> CONSIGNES DE TRAVAIL:
[A] Résumez l'extrait en deux phrases.
[B] Reprenez l'extrait depuis « Le Point.fr: Pourquoi » jusqu'à « menace d’infarctus ? », en substituant « patients » à « personnes ».

> EXTRAIT DE PAGE:
________
L’étude française qui va changer la gestion des prémices de l’infarctusLe groupe Action-Coeur prouve que la prescription systématique, « à l’aveugle », de médicaments antiplaquettaires est dangereuse pour certains malades.Les traitements prescrits actuellement aux patients présentant des signes prémonitoires d’infarctus du myocarde font plus de mal que de bien. Il faut donc changer les recommandations internationales en vigueur. C’est ce que vient de déclarer le Pr Gilles Montalescot, dans une session « Hot Line », au congrès de la Société européenne de cardiologie qui se tient actuellement à Amsterdam. Les résultats de ses travaux vont être publiés dans le New England Journal of Medicine, qui consacre même son éditorial à ce sujet. Entretien exclusif avec ce spécialiste (institut de cardiologie à l’hôpital de la Pitié-Salpêtriere à Paris), qui est le président et le fondateur d’Action-Coeur.
Le Point.fr: Pourquoi vous êtes-vous intéressé au traitement prescrit en première intention aux personnes présentant un syndrome de menace d’infarctus ?
________
(Entrées de données collectées)
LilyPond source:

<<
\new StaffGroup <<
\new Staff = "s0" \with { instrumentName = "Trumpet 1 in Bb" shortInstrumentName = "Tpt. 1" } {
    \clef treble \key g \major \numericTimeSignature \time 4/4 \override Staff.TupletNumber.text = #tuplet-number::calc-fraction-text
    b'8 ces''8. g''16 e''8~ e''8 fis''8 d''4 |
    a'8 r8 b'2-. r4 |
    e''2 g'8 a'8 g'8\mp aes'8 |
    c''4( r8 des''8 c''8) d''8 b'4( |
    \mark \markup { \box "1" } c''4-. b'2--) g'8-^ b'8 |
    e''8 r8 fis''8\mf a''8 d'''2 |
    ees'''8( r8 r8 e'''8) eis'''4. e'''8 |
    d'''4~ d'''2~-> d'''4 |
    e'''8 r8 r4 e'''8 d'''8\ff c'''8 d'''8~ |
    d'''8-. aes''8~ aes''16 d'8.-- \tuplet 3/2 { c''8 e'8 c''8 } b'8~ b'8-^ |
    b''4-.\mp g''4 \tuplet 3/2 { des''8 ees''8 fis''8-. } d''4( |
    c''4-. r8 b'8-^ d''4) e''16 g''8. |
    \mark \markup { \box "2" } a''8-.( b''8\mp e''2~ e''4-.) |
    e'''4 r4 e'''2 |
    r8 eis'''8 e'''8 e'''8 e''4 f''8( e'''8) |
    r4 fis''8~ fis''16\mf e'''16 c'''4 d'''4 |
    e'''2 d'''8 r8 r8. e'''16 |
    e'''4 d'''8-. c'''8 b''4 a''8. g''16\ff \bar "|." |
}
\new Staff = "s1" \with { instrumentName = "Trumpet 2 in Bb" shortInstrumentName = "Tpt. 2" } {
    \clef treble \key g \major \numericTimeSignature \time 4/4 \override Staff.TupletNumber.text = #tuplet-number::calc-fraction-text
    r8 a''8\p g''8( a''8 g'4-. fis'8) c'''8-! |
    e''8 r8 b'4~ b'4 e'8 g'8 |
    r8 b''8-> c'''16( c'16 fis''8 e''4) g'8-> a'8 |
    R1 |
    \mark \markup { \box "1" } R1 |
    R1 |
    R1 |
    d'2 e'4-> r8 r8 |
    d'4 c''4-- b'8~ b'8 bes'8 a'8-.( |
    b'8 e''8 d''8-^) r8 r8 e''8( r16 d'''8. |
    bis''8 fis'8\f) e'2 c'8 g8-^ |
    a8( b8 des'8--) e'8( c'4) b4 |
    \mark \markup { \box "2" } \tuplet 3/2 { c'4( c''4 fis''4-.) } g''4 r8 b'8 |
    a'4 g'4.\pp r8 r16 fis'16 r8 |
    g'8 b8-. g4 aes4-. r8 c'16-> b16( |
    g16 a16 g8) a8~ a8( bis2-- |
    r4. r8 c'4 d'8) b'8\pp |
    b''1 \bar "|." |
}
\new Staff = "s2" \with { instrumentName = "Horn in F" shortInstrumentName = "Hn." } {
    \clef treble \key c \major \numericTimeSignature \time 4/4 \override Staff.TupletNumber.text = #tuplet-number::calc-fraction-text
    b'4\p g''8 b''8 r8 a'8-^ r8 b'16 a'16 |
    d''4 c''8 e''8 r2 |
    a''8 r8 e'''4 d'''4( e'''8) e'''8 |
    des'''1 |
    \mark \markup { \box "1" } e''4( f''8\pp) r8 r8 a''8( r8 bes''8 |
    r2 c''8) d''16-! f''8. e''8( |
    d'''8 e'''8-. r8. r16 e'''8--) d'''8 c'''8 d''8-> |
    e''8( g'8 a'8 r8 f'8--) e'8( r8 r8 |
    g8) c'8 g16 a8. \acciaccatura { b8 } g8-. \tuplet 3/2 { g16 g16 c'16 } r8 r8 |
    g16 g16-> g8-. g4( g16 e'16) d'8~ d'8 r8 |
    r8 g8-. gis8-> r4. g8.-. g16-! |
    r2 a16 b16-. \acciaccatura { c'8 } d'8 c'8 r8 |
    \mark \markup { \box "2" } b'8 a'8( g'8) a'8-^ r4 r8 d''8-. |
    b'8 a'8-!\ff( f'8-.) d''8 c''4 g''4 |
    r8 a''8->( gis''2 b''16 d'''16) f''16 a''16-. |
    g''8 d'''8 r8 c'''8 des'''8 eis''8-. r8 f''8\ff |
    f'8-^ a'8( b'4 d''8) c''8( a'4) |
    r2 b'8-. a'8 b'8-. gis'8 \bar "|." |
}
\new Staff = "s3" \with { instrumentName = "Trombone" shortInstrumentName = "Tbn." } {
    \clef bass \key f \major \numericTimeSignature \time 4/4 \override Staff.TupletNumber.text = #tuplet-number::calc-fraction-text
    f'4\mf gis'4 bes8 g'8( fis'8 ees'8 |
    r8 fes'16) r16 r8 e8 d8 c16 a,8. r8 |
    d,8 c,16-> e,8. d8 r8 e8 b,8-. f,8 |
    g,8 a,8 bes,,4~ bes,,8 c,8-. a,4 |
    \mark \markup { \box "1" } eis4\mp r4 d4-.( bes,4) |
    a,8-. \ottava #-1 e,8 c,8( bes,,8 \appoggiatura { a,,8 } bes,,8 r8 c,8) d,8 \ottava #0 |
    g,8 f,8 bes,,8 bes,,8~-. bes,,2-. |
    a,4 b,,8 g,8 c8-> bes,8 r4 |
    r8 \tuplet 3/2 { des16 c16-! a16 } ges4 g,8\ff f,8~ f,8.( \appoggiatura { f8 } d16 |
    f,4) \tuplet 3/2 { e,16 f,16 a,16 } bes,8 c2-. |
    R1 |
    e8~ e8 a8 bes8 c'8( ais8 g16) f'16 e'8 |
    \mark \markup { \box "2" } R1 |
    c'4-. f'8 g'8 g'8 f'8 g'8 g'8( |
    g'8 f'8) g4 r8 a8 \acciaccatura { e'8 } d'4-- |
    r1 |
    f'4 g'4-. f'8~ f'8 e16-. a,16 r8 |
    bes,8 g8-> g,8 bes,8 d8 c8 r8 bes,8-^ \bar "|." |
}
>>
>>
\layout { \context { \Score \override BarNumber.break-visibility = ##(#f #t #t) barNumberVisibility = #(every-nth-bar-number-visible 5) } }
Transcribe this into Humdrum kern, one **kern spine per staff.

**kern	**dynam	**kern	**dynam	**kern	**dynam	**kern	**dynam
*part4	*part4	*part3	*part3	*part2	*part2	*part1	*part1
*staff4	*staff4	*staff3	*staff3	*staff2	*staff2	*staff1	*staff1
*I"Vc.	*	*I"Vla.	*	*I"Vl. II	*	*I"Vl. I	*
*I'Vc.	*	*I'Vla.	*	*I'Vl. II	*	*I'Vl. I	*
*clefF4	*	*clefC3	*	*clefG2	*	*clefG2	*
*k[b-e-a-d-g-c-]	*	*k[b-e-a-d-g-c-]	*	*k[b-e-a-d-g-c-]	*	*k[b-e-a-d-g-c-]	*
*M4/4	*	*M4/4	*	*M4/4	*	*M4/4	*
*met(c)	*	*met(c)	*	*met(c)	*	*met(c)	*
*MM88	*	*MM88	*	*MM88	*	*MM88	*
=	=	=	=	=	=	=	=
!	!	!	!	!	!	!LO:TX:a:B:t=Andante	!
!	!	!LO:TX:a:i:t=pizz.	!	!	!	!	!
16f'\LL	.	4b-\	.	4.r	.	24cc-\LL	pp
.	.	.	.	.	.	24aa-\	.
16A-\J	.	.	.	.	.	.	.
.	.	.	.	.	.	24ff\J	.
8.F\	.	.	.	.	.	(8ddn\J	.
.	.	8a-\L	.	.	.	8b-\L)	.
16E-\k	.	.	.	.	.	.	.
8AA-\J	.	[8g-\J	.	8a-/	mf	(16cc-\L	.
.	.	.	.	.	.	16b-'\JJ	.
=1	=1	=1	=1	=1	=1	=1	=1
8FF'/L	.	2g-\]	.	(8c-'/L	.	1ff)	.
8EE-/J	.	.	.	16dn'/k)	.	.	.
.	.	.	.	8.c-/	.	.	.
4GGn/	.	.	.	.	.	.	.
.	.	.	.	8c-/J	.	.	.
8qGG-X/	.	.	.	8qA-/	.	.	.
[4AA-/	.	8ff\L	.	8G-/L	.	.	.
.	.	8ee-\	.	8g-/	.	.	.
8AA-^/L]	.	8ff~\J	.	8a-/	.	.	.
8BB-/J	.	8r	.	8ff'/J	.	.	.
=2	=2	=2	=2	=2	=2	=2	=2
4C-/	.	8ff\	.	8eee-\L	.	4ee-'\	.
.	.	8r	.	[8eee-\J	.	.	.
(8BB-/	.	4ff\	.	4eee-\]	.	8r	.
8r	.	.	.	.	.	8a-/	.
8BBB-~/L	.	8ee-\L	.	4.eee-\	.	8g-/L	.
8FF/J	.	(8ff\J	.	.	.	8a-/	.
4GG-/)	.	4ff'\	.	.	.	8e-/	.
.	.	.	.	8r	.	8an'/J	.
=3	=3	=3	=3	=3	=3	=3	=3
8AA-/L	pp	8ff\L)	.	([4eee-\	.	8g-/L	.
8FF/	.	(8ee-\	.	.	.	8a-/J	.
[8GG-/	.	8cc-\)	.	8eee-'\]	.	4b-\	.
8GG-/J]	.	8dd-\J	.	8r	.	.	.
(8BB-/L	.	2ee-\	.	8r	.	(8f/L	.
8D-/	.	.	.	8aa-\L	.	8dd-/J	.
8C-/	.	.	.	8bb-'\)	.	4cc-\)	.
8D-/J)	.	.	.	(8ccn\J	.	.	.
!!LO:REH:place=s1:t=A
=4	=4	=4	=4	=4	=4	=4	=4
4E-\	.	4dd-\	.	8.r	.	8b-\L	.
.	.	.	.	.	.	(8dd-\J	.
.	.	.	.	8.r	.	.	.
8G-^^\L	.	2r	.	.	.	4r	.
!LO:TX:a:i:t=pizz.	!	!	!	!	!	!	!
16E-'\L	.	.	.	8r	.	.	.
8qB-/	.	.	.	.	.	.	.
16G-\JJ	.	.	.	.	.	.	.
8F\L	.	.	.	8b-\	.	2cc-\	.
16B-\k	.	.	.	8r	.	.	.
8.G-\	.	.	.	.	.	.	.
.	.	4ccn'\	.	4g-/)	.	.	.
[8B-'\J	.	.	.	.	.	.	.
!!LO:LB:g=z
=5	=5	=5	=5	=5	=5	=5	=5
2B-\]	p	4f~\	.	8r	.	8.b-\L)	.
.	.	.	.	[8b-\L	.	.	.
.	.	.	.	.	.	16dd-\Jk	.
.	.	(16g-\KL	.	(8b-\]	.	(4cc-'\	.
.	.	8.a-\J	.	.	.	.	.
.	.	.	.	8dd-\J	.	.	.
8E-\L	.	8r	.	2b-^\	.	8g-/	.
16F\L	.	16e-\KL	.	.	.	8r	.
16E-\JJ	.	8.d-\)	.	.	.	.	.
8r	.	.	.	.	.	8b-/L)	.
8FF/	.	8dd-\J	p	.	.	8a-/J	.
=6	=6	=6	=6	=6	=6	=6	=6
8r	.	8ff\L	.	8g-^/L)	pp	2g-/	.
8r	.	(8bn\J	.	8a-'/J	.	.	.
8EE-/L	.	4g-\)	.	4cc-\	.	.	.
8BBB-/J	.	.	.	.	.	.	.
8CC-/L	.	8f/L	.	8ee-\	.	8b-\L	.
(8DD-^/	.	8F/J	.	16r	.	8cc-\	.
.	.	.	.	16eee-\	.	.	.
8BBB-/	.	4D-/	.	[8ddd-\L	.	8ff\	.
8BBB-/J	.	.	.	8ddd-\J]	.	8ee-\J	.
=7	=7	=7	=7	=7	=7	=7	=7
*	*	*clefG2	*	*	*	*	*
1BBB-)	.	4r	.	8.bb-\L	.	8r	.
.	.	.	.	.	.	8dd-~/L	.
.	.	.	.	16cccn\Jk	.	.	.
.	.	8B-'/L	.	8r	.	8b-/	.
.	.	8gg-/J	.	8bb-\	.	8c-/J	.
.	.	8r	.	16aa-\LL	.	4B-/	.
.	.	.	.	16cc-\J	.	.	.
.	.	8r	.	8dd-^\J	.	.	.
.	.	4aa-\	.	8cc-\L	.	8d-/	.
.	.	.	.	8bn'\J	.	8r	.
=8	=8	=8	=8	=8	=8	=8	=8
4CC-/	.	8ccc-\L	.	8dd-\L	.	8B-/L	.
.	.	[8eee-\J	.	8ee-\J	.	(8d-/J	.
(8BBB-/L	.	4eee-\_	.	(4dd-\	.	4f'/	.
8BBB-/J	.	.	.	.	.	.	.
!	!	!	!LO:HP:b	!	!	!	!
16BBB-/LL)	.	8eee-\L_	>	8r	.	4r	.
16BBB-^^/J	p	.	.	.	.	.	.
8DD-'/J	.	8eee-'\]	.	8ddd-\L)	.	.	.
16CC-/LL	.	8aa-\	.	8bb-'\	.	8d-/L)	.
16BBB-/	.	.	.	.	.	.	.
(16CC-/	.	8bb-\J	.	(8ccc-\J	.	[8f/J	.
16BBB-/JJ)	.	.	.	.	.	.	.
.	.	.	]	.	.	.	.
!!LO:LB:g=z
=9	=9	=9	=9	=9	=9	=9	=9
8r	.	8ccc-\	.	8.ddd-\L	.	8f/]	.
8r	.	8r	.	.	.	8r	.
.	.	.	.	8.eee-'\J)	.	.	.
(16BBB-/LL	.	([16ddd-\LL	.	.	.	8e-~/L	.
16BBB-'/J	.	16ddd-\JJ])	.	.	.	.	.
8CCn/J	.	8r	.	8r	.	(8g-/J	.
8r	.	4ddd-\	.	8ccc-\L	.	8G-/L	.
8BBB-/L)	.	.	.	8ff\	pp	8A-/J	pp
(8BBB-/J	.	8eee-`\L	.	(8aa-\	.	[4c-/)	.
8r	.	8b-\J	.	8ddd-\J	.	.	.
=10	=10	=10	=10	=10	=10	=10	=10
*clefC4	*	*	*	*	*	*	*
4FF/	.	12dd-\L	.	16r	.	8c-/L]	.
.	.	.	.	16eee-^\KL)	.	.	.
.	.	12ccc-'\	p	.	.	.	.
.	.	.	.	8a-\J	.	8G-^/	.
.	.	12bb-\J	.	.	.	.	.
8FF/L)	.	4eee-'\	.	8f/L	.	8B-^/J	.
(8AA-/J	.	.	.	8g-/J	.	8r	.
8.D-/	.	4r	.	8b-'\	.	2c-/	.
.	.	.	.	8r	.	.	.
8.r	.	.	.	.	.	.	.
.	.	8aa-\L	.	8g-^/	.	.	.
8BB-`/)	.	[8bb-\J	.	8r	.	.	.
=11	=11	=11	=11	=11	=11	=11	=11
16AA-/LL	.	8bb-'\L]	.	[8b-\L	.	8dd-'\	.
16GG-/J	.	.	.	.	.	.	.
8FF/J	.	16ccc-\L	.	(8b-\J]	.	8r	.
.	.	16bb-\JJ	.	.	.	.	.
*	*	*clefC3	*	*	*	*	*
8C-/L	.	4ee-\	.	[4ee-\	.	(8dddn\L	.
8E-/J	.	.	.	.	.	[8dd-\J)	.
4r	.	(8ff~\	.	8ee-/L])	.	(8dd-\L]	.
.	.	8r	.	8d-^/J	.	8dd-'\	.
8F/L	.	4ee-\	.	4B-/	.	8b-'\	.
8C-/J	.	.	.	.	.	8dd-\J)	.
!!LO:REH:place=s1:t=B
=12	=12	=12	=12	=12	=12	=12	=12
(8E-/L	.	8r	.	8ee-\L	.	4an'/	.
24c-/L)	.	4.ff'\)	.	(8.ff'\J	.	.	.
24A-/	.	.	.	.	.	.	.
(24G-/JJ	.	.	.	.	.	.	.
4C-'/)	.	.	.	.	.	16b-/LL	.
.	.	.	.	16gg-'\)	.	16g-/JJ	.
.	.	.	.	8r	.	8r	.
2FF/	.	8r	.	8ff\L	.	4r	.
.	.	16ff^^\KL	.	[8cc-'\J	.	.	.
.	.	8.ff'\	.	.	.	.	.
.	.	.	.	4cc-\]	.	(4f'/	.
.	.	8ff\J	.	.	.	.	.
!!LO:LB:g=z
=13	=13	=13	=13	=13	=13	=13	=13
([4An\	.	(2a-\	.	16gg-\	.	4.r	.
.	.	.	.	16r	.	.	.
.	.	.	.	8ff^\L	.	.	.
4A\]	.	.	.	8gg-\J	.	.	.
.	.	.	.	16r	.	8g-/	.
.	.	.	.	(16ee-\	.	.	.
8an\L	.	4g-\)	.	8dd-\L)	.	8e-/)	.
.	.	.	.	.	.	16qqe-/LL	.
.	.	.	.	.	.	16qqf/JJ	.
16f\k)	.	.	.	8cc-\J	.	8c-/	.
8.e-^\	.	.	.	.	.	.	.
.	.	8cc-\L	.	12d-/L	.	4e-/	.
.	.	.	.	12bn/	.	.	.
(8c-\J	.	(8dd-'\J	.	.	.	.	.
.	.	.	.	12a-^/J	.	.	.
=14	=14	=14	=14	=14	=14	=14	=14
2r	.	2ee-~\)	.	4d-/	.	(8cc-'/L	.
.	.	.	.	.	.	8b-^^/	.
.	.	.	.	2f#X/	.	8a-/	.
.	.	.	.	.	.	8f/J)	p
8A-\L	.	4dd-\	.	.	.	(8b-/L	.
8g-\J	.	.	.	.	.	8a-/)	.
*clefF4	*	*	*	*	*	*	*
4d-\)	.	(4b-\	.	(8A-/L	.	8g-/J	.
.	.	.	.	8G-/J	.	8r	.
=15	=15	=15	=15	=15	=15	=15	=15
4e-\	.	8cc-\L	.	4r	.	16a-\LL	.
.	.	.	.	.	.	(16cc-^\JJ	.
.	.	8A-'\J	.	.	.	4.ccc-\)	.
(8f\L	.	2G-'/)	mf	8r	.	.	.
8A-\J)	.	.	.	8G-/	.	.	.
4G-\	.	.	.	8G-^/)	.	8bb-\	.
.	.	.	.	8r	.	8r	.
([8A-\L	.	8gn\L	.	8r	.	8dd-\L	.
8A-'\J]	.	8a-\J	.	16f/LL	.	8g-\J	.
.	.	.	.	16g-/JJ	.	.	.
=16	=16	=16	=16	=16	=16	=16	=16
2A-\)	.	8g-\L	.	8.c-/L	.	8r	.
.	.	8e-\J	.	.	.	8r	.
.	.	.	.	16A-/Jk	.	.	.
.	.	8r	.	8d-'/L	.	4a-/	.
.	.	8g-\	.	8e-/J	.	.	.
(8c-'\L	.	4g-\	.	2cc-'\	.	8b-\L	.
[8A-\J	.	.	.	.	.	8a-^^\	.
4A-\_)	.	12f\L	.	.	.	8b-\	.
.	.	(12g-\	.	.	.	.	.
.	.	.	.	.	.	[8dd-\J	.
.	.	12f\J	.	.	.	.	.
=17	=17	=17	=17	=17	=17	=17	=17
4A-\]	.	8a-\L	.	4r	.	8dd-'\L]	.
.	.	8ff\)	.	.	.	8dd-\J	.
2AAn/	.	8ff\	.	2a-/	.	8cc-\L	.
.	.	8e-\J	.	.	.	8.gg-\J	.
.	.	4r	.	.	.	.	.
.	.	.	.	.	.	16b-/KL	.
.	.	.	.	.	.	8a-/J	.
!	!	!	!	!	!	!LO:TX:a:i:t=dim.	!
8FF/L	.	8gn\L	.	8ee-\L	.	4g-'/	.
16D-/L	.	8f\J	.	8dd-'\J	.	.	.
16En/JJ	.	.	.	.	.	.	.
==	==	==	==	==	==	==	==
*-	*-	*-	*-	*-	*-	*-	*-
________
> RÉPONSES PAR CONSIGNE:
[A] Selon le Pr Gilles Montalescot, président et fondateur du groupe Action-Coeur, les traitements prescrits actuellement aux patients présentant des signes prémonitoires d'infarctus du myocarde font plus de mal que de bien, et il faut donc changer les recommandations internationales. Il l'a déclaré au congrès de la Société européenne de cardiologie à Amsterdam, et les résultats de ses travaux vont être publiés dans le New England Journal of Medicine.

[B]
Le Point.fr: Pourquoi vous êtes-vous intéressé au traitement prescrit en première intention aux patients présentant un syndrome de menace d’infarctus ?